Paper SS2+EM+TF-WeM2
UHV-STM Studies of DNA Bases on Au(111)

Wednesday, October 17, 2007, 8:20 am, Room 611

The self-assembly of Nucleic Acid (NA) base molecules on solid surfaces has recently attracted much attention as on one hand, such studies provide invaluable insight into fundamental interactions between these molecules. On the other hand, NA base molecules and DNA molecules are particularly interesting as promising building blocks for the bottom-up fabrication of functional supramolecular nanostructures on surfaces within the emerging area of nanotechnology.
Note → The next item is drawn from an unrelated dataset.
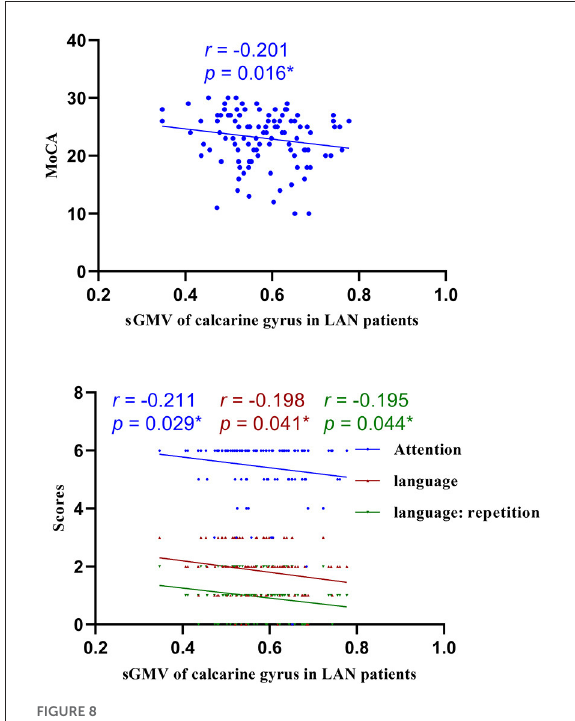
FIGURE8 Correlations of sGMV of calcarine gyrus and MoCA in LAN patients. LAN, left acoustic neuroma; sGMV, smoothed gray matter volume. * p < 0.05.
From a biological point of view, the self-assembly processes in DNA and RNA molecules are controlled by i) cross-strand interactions between NA base molecules, which are dominated by hydrogen bonds (H-bonds), ii) stacking interactions between NA base molecules along the strand, and iii) the interactions of NA base molecules with water molecules and metal ions, such as Na+, K+. Among these interactions, the hydrogen bonding between NA base molecules plays a crucial role in determining the conformation and biochemical properties of DNA and RNA molecules. Hence, it is important and interesting to study the fundamental interactions between NA base molecules at the single molecule level to reveal the exact physicochemical nature of the biological systems. Here we will show our recent experimental progress on four individual NA base molecules (guanine, adenine, cytosine, thymine) that are adsorbed on Au(111) surface under Ultrahigh Vacuum (UHV) conditions. We demonstrate by variable-temperature scanning tunnelling microscopy (VT-STM) experiments that guanine and adenine form 2D island with well-ordered structures through hydrogen bonds, and the so-called guanine quartet structure is found to be stabilized by the cooperative hydrogen bonds. Interestingly, cytosine only forms disordered 1D filamentary structure by fast cooling the sample, whose behavior could be described as a 2D organic glass. Thymine in the first stage (low surface coverage) also forms 1D filamentary structure steered by hydrogen bonds. However, when the surface coverage is increased, the filaments could merge into 2D well-ordered islands by van der Waals (vdW) interactions. Moreover, we have also investigated that the thymine 2D island can be broken back into the 1D hydrogen bonded filaments by STM manipulation, which further confirm that we are able to directly probe the hierarchy of bond-strengths involved in the surface self-assembly of multifunctional organic molecules with highly anisotropic interactions.